[Opening Supplied entries section]

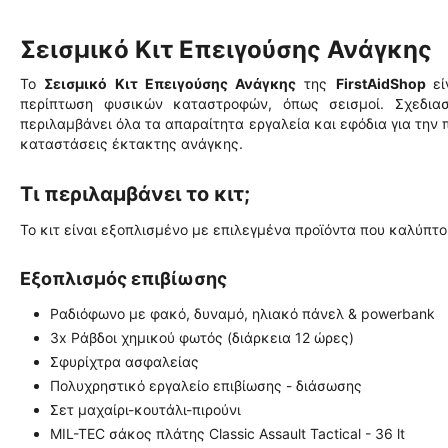
Σεισμικό Κιτ Επειγούσης Ανάγκης
Το
Σεισμικό Κιτ Επειγούσης Ανάγκης
της
FirstAidShop
ε
περίπτωση φυσικών καταστροφών, όπως σεισμοί. Σχεδι
περιλαμβάνει όλα τα απαραίτητα εργαλεία και εφόδια για την 
καταστάσεις έκτακτης ανάγκης.
Τι περιλαμβάνει το κιτ;
Το κιτ είναι εξοπλισμένο με επιλεγμένα προϊόντα που καλύπτ
Εξοπλισμός επιβίωσης
Ραδιόφωνο με φακό, δυναμό, ηλιακό πάνελ & powerbank
3x Ράβδοι χημικού φωτός (διάρκεια 12 ώρες)
Σφυρίχτρα ασφαλείας
Πολυχρηστικό εργαλείο επιβίωσης - διάσωσης
Σετ μαχαίρι-κουτάλι-πιρούνι
MIL-TEC σάκος πλάτης Classic Assault Tactical - 36 lt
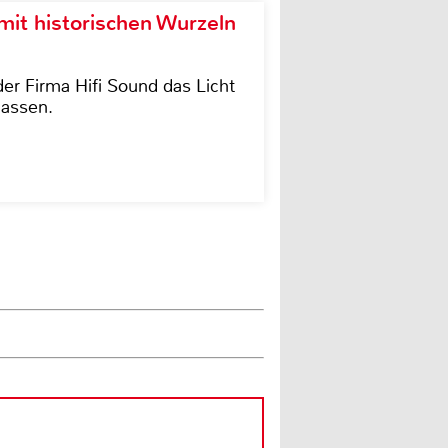
it historischen Wurzeln
der Firma Hifi Sound das Licht
lassen.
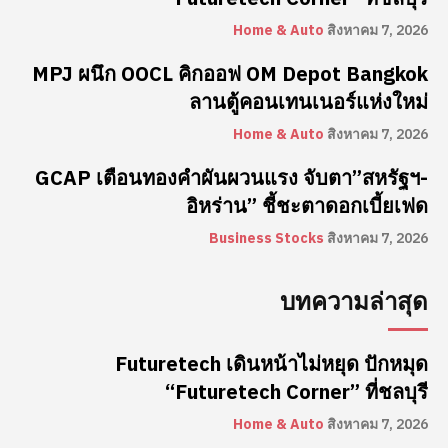
Home & Auto
สิงหาคม 7, 2026
MPJ ผนึก OOCL คิกออฟ OM Depot Bangkok
ลานตู้คอนเทนเนอร์แห่งใหม่
Home & Auto
สิงหาคม 7, 2026
GCAP เตือนทองคำผันผวนแรง จับตา”สหรัฐฯ-
อิหร่าน” ชี้ชะตาดอกเบี้ยเฟด
Business Stocks
สิงหาคม 7, 2026
บทความล่าสุด
Futuretech เดินหน้าไม่หยุด ปักหมุด
“Futuretech Corner” ที่ชลบุรี
Home & Auto
สิงหาคม 7, 2026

[Closing Supplied entries section]

Skipping the pictures, output the entries exactly as they appear above.

# Answer space:
Σεισμικό Κιτ Επειγούσης Ανάγκης
Το
Σεισμικό Κιτ Επειγούσης Ανάγκης
της
FirstAidShop
ε
περίπτωση φυσικών καταστροφών, όπως σεισμοί. Σχεδι
περιλαμβάνει όλα τα απαραίτητα εργαλεία και εφόδια για την 
καταστάσεις έκτακτης ανάγκης.
Τι περιλαμβάνει το κιτ;
Το κιτ είναι εξοπλισμένο με επιλεγμένα προϊόντα που καλύπτ
Εξοπλισμός επιβίωσης
Ραδιόφωνο με φακό, δυναμό, ηλιακό πάνελ & powerbank
3x Ράβδοι χημικού φωτός (διάρκεια 12 ώρες)
Σφυρίχτρα ασφαλείας
Πολυχρηστικό εργαλείο επιβίωσης - διάσωσης
Σετ μαχαίρι-κουτάλι-πιρούνι
MIL-TEC σάκος πλάτης Classic Assault Tactical - 36 lt
it historischen Wurzeln
der Firma Hifi Sound das Licht
lassen.
Home & Auto
สิงหาคม 7, 2026
MPJ ผนึก OOCL คิกออฟ OM Depot Bangkok
ลานตู้คอนเทนเนอร์แห่งใหม่
Home & Auto
สิงหาคม 7, 2026
GCAP เตือนทองคำผันผวนแรง จับตา”สหรัฐฯ-
อิหร่าน” ชี้ชะตาดอกเบี้ยเฟด
Business Stocks
สิงหาคม 7, 2026
บทความล่าสุด
Futuretech เดินหน้าไม่หยุด ปักหมุด
“Futuretech Corner” ที่ชลบุรี
Home & Auto
สิงหาคม 7, 2026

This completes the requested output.